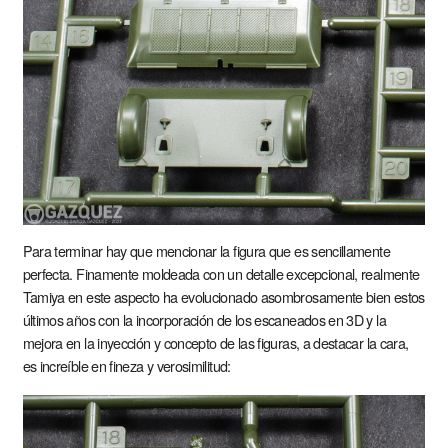
Para terminar hay que mencionar la figura que es sencillamente
perfecta. Finamente moldeada con un detalle excepcional, realmente
Tamiya en este aspecto ha evolucionado asombrosamente bien estos
últimos años con la incorporación de los escaneados en 3D y la
mejora en la inyección y concepto de las figuras, a destacar la cara,
es increíble en fineza y verosimilitud:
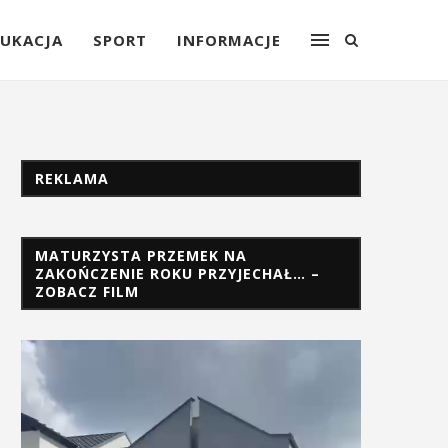
UKACJA
SPORT
INFORMACJE
REKLAMA
MATURZYSTA PRZEMEK NA
ZAKOŃCZENIE ROKU PRZYJECHAŁ… –
ZOBACZ FILM
Odtwarzacz
video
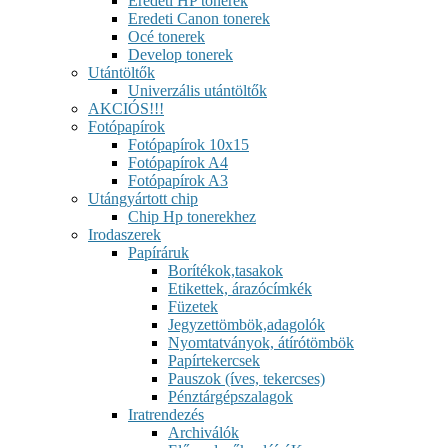
Eredeti HP tonerek
Eredeti Canon tonerek
Océ tonerek
Develop tonerek
Utántöltők
Univerzális utántöltők
AKCIÓS!!!
Fotópapírok
Fotópapírok 10x15
Fotópapírok A4
Fotópapírok A3
Utángyártott chip
Chip Hp tonerekhez
Irodaszerek
Papíráruk
Borítékok,tasakok
Etikettek, árazócímkék
Füzetek
Jegyzettömbök,adagolók
Nyomtatványok, átírótömbök
Papírtekercsek
Pauszok (íves, tekercses)
Pénztárgépszalagok
Iratrendezés
Archiválók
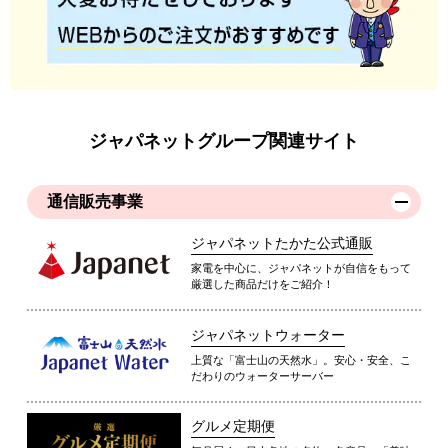
ジャパネットグループ関連サイト
通信販売事業
ジャパネットたかた公式通販
家電を中心に、ジャパネットが自信をもって
厳選した商品だけをご紹介！
ジャパネットウォーター
上質な「富士山の天然水」。安心・安全、こ
だわりのウォーターサーバー
グルメ定期便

····················

=== Work to complete ===
Render everything from the line containing "ジャパネットグループ関連サイト" down to the end of the listing as a Markdown table with two columns, No. for the row number and Text for the line, leaving out any blank lines.

=== Expected answer ===
| No. | Text |
|---|---|
| 1 | ジャパネットグループ関連サイト |
| 2 | 通信販売事業 |
| 3 | ジャパネットたかた公式通販 |
| 4 | 家電を中心に、ジャパネットが自信をもって |
| 5 | 厳選した商品だけをご紹介！ |
| 6 | ジャパネットウォーター |
| 7 | 上質な「富士山の天然水」。安心・安全、こ |
| 8 | だわりのウォーターサーバー |
| 9 | グルメ定期便 |